Esta semana Manuel Alegre ganhou o prémio Camões. Parabéns! Aos oitenta e um anos o político militante, escritor de rasgo, poeta de génio, estava finalmente no seu posto. Onde a história o há de guardar. Como o poeta da liberdade.
Na mesma semana o chefe das secretas perdeu o lugar. José Júlio Pereira, embora mais tarde do que devia e sem a frontalidade que agora todos sabem que não tem, disse não poder aceitar um cargo que não podia exercer. O homem que guarda os segredos da República não pode ter pecados de cobarde.
Muitos anos depois de um caso triste em Timor Leste, o embaixador Pereira, aceitou o convite para ser chefe do SIRP (Serviços de Informações da República) esquecendo a única coisa que um espião não pode esquecer: Nas informações o mais importante é a memória. O posto nunca seria seu.

A liberdade de expressão e o escrutínio público, por si só, justificam a importância vital de uma comunicação social livre e independente.

Mesmo os que dizem que Manuel Alegre professou a “esquerda caviar” na sua vida pública o aceitam como um dos maiores autores de língua portuguesa.

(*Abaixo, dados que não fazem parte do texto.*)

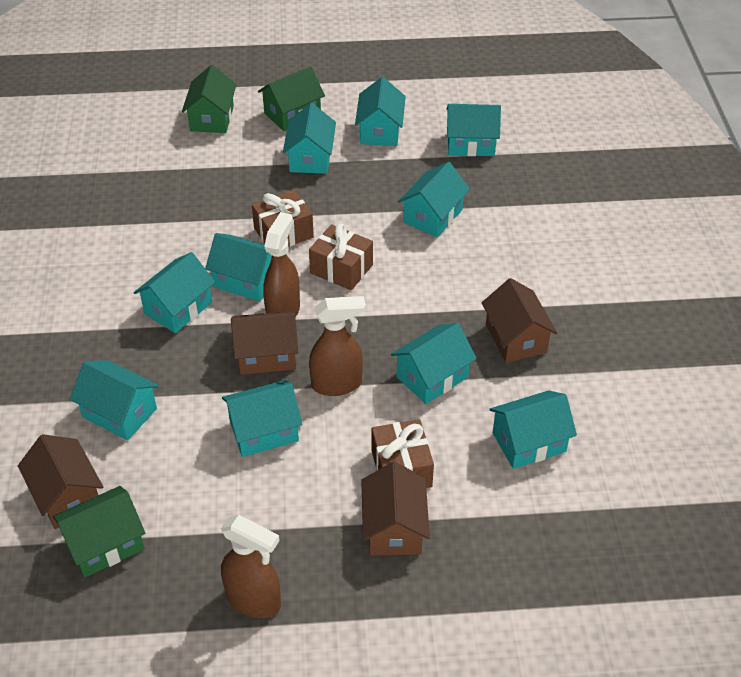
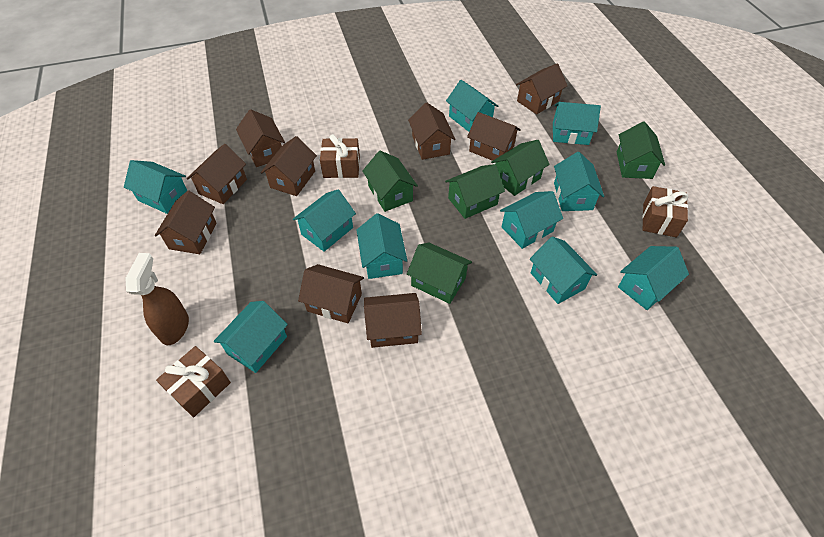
brown house: 4 -> 9
brown spray bottle: 3 -> 1
green house: 3 -> 5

E, por certo, poucos questionam que o poeta tenha, para sempre, o seu nome na lista curta dos poucos que ganharam o prémio Camões.
José Júlio Santos Pereira e Manuel Alegre estão nos antípodas um do outro. O “cobarde” e o “combatente” meramente se encontraram na agenda pública, na mesma semana em que o destino lhes traçou a história. Por isso não é uma comparação, apenas uma coincidência. Um sai ter sido; o outro vê o seu nome inscrito para sempre na lista restrita daqueles que um dia podem aspirar ao Panteão.
Mas se assim é, porque que diabo então cabem estes dois homens no mesmo texto? Pergunta o leitor questionando (mas sem motivo) o sentido desta crónica domingueira.
Se reparar, compará-los é um exercício mito inteligente. Serve para perceber que a liberdade de expressão e o consequente escrutínio público, por si só, justificam a importância vital da existência de uma comunicação social livre e independente. Esta é uma das maiores, senão mesmo a maior, vantagem da democracia.
Num lugar onde isto não aconteça, por exemplo na Coreia do Norte ou noutra ditadura qualquer, com muita facilidade se daria o prémio ao torcionário e exílio ao poeta.
Afinal, também aqui mesmo em Portugal já foi assim, não foi?